The chancellor, in finding that the wife was entitled to a partial divorce, based the award of $145 per week for alimony and support primarily on the undisputed weekly salary and incidental benefits received by the husband from the construction company as of the time of trial. The wife contends, however, that the chancellor should have based the award of alimony and *496 support on the sum of $400[1] she estimated the husband was earning at the time of separation. A further claim is made that an additional sum based on the projected profits of the Pet Construction Company should have been included in the award. And it further contended that the allowance of $1000 for counsel fees was grossly inadequate.

Based on the facts of this case as shown by the record, we cannot say that the chancellor was clearly in error in awarding the wife $75 per week as alimony and $70 per week as support for the children. The award of alimony and support was within the sound discretion of the chancellor and his determination will not be set aside or modified unless the award was clearly wrong. And inasmuch as the factors controlling an award of alimony are the needs of the wife and the financial ability of the husband to pay, the amount of the award must necessarily depend on the circumstances in each case. Mays v. Mays, 232 Md. 122, 192 A.2d 80 (1963); Gosnell v. Gosnell, 208 Md. 179, 117 A.2d 861 (1955). The wife made no claim that the award of $145 per week was insufficient to provide for her and the children. Instead she indicated that her weekly needs and those of the children were less than the amount awarded.

On appeal, however, the wife contends that her husband deliberately lessened his earning capacity and debased his financial worth, and would have us consider the financial ability of the husband to pay alimony as of the time of separation rather than as of the time of trial. This, however, overlooks the evidence that sound business judgment necessitated the reduction in salary, that the value of the interest of the husband in the Pet Construction Company was in dispute, and that there is no indication of future earnings from Mercury Building Company since that operation has almost ceased. Similar claims were made and denied in Newmeyer v. Newmeyer, 216 Md. 431, 140 A.2d 892 (1958) and in Kapneck v. Kapneck, 235 Md. 366, 201 *497 A.2d 798 (1964). For the same reasons given in those cases, we must deny an increase in the award in this case since the record does not support the claim that the chancellor erred in determining the amount he allowed for alimony and support of the children. The rule of this Court, when the point under discussion is in issue, is that an award of alimony is to be based on the earning capacity and financial worth of the husband at the time of trial. Kapneck v. Kapneck, supra; Newmeyer v. Newmeyer, supra; Lewis v. Lewis, 219 Md. 313, 149 A.2d 403 (1959). But this does not mean when it is shown that a husband, living in affluent circumstances due in part to the financial assistance or aid of a relative or other person, has had such backing withdrawn or curtailed as a result of a marital rift which threatens to charge him with larger alimony payments than might otherwise be the case, that a chancellor may not consider the earning ability and financial worth of the husband as of the time of separation. On the contrary, in a situation such as that, we know of no reason why evidence thus adduced should not be considered along with all other relevant facts and circumstances in determining the amount of alimony to be allowed.

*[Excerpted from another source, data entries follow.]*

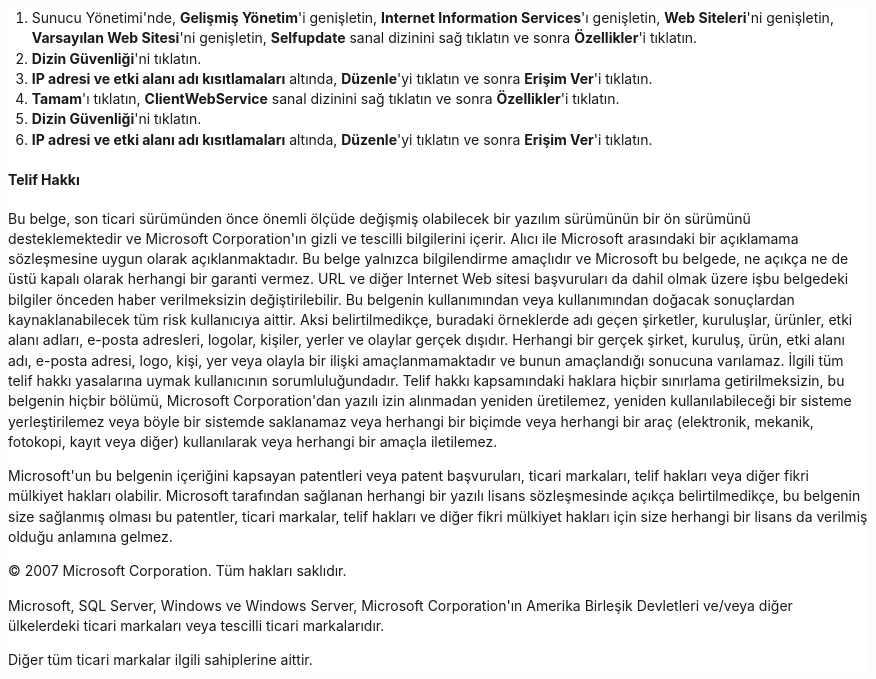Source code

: 1.  Sunucu Yönetimi'nde, **Gelişmiş Yönetim**'i genişletin, **Internet Information Services**'ı genişletin, **Web Siteleri**'ni genişletin, **Varsayılan Web Sitesi**'ni genişletin, **Selfupdate** sanal dizinini sağ tıklatın ve sonra **Özellikler**'i tıklatın.  
2.  **Dizin Güvenliği**'ni tıklatın.  
3.  **IP adresi ve etki alanı adı kısıtlamaları** altında, **Düzenle**'yi tıklatın ve sonra **Erişim Ver**'i tıklatın.  
4.  **Tamam**'ı tıklatın, **ClientWebService** sanal dizinini sağ tıklatın ve sonra **Özellikler**'i tıklatın.  
5.  **Dizin Güvenliği**'ni tıklatın.  
6.  **IP adresi ve etki alanı adı kısıtlamaları** altında, **Düzenle**'yi tıklatın ve sonra **Erişim Ver**'i tıklatın.
  
#### Telif Hakkı
  
Bu belge, son ticari sürümünden önce önemli ölçüde değişmiş olabilecek bir yazılım sürümünün bir ön sürümünü desteklemektedir ve Microsoft Corporation'ın gizli ve tescilli bilgilerini içerir. Alıcı ile Microsoft arasındaki bir açıklamama sözleşmesine uygun olarak açıklanmaktadır. Bu belge yalnızca bilgilendirme amaçlıdır ve Microsoft bu belgede, ne açıkça ne de üstü kapalı olarak herhangi bir garanti vermez. URL ve diğer Internet Web sitesi başvuruları da dahil olmak üzere işbu belgedeki bilgiler önceden haber verilmeksizin değiştirilebilir. Bu belgenin kullanımından veya kullanımından doğacak sonuçlardan kaynaklanabilecek tüm risk kullanıcıya aittir. Aksi belirtilmedikçe, buradaki örneklerde adı geçen şirketler, kuruluşlar, ürünler, etki alanı adları, e-posta adresleri, logolar, kişiler, yerler ve olaylar gerçek dışıdır. Herhangi bir gerçek şirket, kuruluş, ürün, etki alanı adı, e-posta adresi, logo, kişi, yer veya olayla bir ilişki amaçlanmamaktadır ve bunun amaçlandığı sonucuna varılamaz. İlgili tüm telif hakkı yasalarına uymak kullanıcının sorumluluğundadır. Telif hakkı kapsamındaki haklara hiçbir sınırlama getirilmeksizin, bu belgenin hiçbir bölümü, Microsoft Corporation'dan yazılı izin alınmadan yeniden üretilemez, yeniden kullanılabileceği bir sisteme yerleştirilemez veya böyle bir sistemde saklanamaz veya herhangi bir biçimde veya herhangi bir araç (elektronik, mekanik, fotokopi, kayıt veya diğer) kullanılarak veya herhangi bir amaçla iletilemez.
  
Microsoft'un bu belgenin içeriğini kapsayan patentleri veya patent başvuruları, ticari markaları, telif hakları veya diğer fikri mülkiyet hakları olabilir. Microsoft tarafından sağlanan herhangi bir yazılı lisans sözleşmesinde açıkça belirtilmedikçe, bu belgenin size sağlanmış olması bu patentler, ticari markalar, telif hakları ve diğer fikri mülkiyet hakları için size herhangi bir lisans da verilmiş olduğu anlamına gelmez.
  
© 2007 Microsoft Corporation. Tüm hakları saklıdır.
  
Microsoft, SQL Server, Windows ve Windows Server, Microsoft Corporation'ın Amerika Birleşik Devletleri ve/veya diğer ülkelerdeki ticari markaları veya tescilli ticari markalarıdır.
  
Diğer tüm ticari markalar ilgili sahiplerine aittir.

Although we hold in this case that the award of alimony was properly based on the overall financial ability of the husband at the time of trial, there is, of course, no reason why the award may not be increased or decreased from time to time when and as there are changes in the circumstances of the parties. Nor is there any reason why either party should not resort to discovery for such purposes.

We are also of the opinion that the allowance of $1000 as a counsel fee was not inadequate under the circumstances of this case.

Decree affirmed; the appellee to pay the costs.

NOTES

[1] The sum of $400 was arrived at by using the former weekly salary of $250 and the weekly incidental benefits of $50 and by prorating the 1962 earnings of the solely owned Mercury Building Company on a weekly basis.